Heretica
- Categories: Literary and cultural magazine
- Founded: 1948
- Final issue: 1953
- Country: Denmark
- Based in: Copenhagen
- Language: Danish
- OCLC: 265696256

= Heretica =

Danish literary magazine (1948–1953)

Heretica was a conservative cultural and literary magazine published in Copenhagen, Denmark, from 1948 to 1953.

==History and profile==
Heretica was established in 1948. One of the founders was Thorkild Bjørnvig. It was largely inspired by the British periodical The Criterion by T. S. Eliot. The magazine adopted an anti-ideological humanism approach. The magazine ended publication in 1953 and was succeeded by another magazine, Vindrosen.
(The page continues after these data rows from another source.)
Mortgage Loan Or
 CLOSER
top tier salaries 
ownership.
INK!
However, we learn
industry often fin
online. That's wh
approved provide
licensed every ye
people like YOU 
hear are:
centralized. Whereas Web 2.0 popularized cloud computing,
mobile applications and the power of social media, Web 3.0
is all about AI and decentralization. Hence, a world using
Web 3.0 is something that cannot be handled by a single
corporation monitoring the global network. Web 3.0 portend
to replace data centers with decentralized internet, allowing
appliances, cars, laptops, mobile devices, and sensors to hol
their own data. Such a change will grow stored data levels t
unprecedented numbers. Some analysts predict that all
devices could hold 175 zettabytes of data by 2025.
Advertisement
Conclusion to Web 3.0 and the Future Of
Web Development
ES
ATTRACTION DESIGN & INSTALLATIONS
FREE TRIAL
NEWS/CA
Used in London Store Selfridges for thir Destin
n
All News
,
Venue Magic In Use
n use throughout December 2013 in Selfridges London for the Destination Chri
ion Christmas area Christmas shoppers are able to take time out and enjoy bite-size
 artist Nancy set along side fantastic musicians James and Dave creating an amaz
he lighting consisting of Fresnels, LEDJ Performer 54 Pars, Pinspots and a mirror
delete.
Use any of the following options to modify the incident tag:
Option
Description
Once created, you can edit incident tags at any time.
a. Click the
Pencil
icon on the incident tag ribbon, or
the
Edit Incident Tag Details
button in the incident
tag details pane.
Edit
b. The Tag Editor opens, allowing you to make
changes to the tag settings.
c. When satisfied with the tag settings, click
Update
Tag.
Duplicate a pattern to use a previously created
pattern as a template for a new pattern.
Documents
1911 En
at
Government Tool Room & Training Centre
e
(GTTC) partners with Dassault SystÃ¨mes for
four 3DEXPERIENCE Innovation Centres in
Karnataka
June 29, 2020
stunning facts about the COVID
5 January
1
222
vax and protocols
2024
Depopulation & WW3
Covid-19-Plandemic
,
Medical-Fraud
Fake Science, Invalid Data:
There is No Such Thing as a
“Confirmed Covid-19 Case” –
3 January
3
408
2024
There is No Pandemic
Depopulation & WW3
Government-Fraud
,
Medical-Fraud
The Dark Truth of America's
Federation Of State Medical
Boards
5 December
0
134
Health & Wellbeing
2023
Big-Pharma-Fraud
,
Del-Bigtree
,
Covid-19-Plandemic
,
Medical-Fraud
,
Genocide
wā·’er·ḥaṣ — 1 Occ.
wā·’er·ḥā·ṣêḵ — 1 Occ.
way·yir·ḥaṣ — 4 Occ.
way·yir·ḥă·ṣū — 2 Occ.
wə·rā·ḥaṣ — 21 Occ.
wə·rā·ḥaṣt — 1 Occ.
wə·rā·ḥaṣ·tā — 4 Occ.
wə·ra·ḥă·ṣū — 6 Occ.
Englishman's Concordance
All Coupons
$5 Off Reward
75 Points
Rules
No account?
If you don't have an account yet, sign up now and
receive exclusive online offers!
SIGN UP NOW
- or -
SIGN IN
==Contributors and content==
Heretica was produced by the poets who looked for new reality challenging the conventional ideas of Christianity, humanism and communism. The magazine also covered the poems and writings of promising authors. One of these new writers were Poul Vad who started his literary career in the magazine in 1956. The contributors of the magazine were called the Heretica School members, who had conservative existentialist views. They included Jørgen Gustava Brandt, Benny Andersen, Per Højholt, Paul la Cour and Erik Knudsen.

The magazine was edited by the following Danish writers and poets: Thorkild Bjørnvig (volumes 1-2), Martin A. Hansen and Ole Wivel (volumes 3-4), and Frank Jæger and Tage Skou-Hansen (volumes 5-6).